COMP3311 24T1 Prac Exercise 04
SQL Queries, Views, and Aggregates (ii)
Database Systems
Last updated: Tuesday 13th February 3:41am
Most recent changes are shown in red ... older changes are shown in brown.

Aims

This exercise aims to give you practice in: This exercise will not explain how to do everything in fine detail. Part of the aim of the exercise is that you explore how to use the PostgreSQL and SQLite systems. The documentation for these systems contains much useful information: PostgreSQL Manual, SQLite Manual. You should become familiar with where to find useful information in the documentation ASAP; you will need to know how to use PostgreSQL for the assignments and how to use SQLite for the exam.

Background

In lectures, we used a simple database about beers, bars and drinkers to illustrate aspects of querying in SQL. The database was designed to simplify queries by using symbolic primary keys (e.g., Beers.name). In practice, we don't use symbolic primary keys because: (a) they typically occupy more space than a numeric key, (b) symbolic names have an annoying tendency to change over time (e.g., you might change your email, and having email as a primary key creates a multitude of update problems). Therefore, we have designed a (slightly) more realistic schema for representing the same information:

The SQL schema will obviously be different to the schema used in lectures, and is available in the file:

/home/cs3311/web/24T1/pracs/04/schema.sql

This schema is written in portable SQL and so should load into both PostgreSQL and SQLite without errors.

If you're working on your laptop (and not via putty), you can grab copies of all files used in this Prac in the ZIP archive:

/home/cs3311/web/24T1/pracs/04/prac.zip

Setting up the PostgreSQL Database

Login to a machine with a PostgreSQL server running. If you already have a beer2 database and you want to replace it, you will, of course, need to drop it first:

$ dropdb beer2

Then do the following:

$ createdb beer2
... make a new empty database ...
$ psql beer2 -f /home/cs3311/web/24T1/pracs/04/schema.sql
... load the schema ... produces CREATE TABLE, etc. messages ...
$ psql beer2 -f /home/cs3311/web/24T1/pracs/04/data.sql
... load the tuples ... poduces INSERT messages ...

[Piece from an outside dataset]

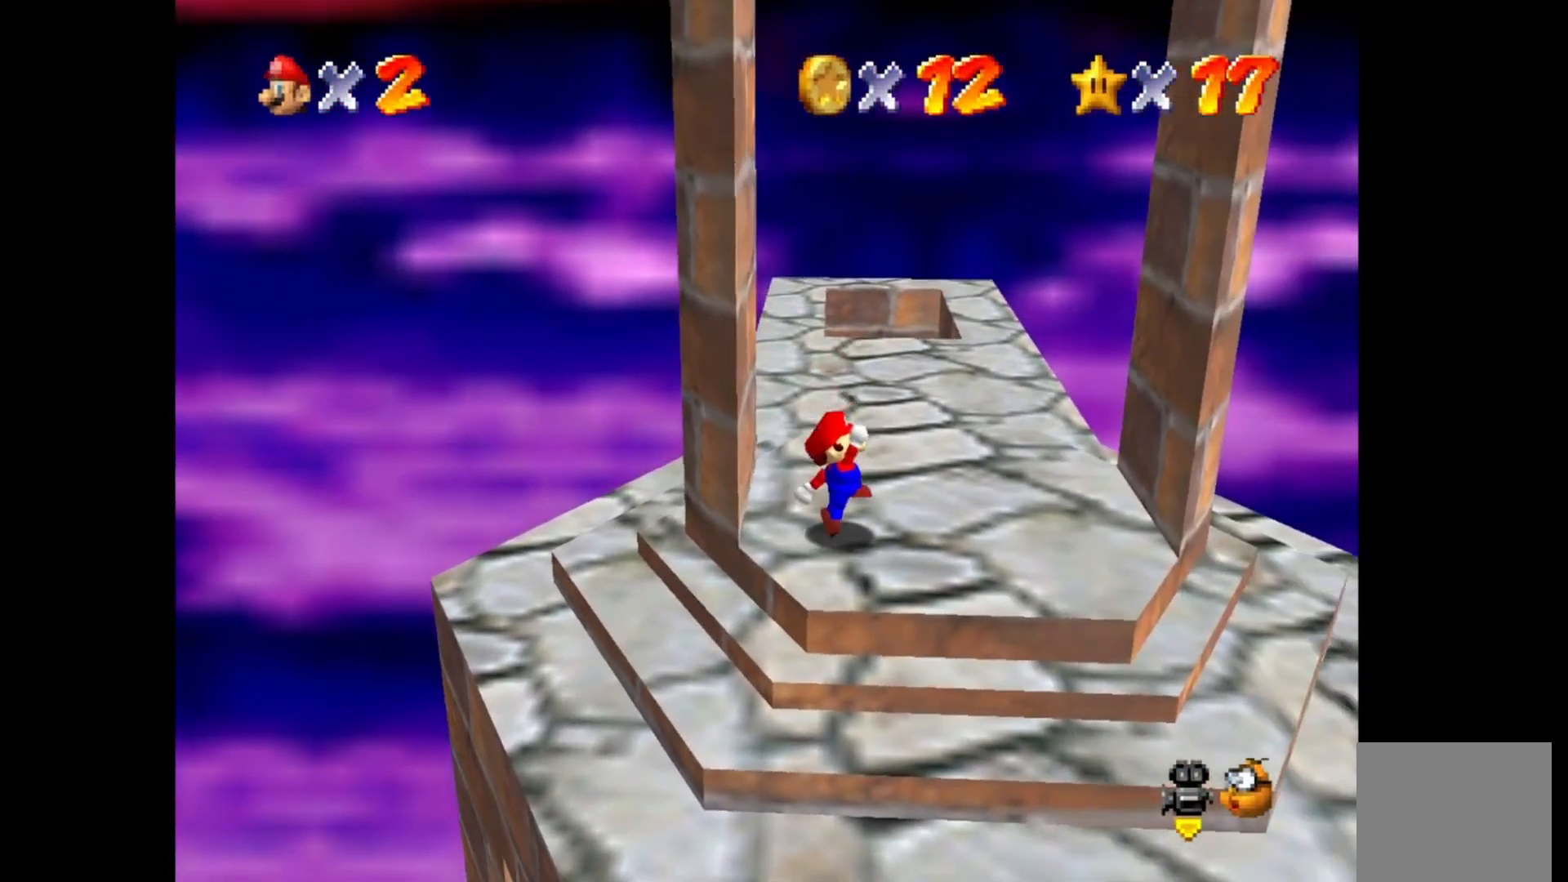
{"buttons": [], "left_stick": "right", "right_stick": "center", "events": [[50, "left_stick", "center"], [383, "left_stick", "right"]]}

You now have a database that you can use via:

$ psql beer2
... run SQL commands ...

Setting up the SQLite Database

Login to a machine with SQLite installed, change to the directory containing the schema.sql and data.sql files mentioned above, and do the following:

% sqlite3 beer2.db
SQLite version 3.8.7.1 2014-10-29 13:59:56
Enter ".help" for usage hints.
sqlite> .read schema.sql
sqlite> .read data.sql
sqlite> .quit
% 

This will create a file called beer2.db in the current directory. You now have a database that you can use via:

$ sqlite3 beer2.db
... run SQL commands ...

Exercises

Use the two databases you created above to do the exercises below. The same view definitions should work in both databases. Perhaps you could alternate between developing and testing the view first in PostgreSQL and then testing it in SQLite, and vice versa. The aim is to get practice in building queries in both databases.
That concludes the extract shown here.